Written task
Exactly how many lines in the listing contain "exciting"? Respond with the number and nothing more.

Dataset excerpts
□ □ □

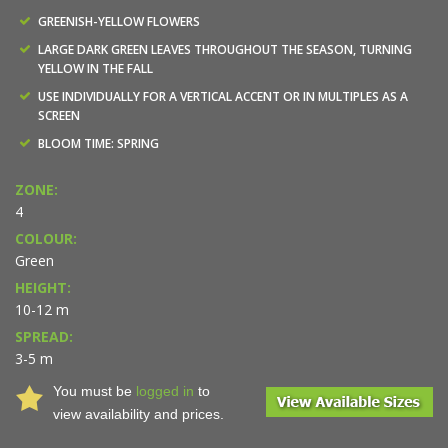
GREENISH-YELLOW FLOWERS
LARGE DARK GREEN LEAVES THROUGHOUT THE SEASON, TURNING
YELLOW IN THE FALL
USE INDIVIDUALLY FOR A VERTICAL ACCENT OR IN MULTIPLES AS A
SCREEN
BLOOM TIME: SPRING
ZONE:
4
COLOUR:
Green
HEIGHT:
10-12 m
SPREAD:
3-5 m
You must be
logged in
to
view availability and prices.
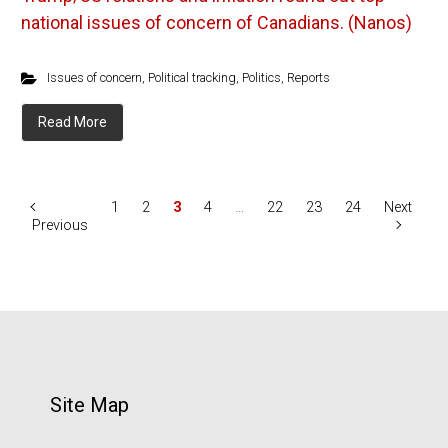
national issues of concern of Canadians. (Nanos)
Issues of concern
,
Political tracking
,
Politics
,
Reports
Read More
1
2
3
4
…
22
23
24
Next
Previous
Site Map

□ □ □

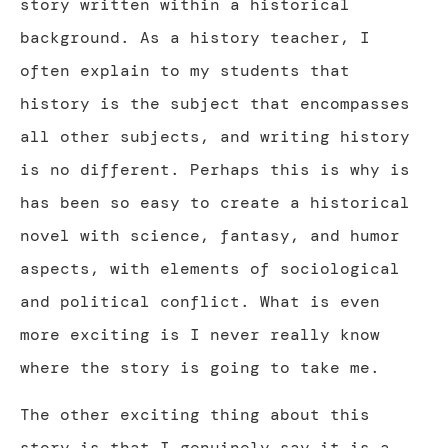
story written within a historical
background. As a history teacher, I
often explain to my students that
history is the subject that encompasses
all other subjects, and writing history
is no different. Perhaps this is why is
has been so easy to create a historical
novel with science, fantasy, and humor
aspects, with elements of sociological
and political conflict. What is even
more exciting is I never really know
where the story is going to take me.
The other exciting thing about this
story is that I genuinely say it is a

□ □ □

Solution for this exercise
2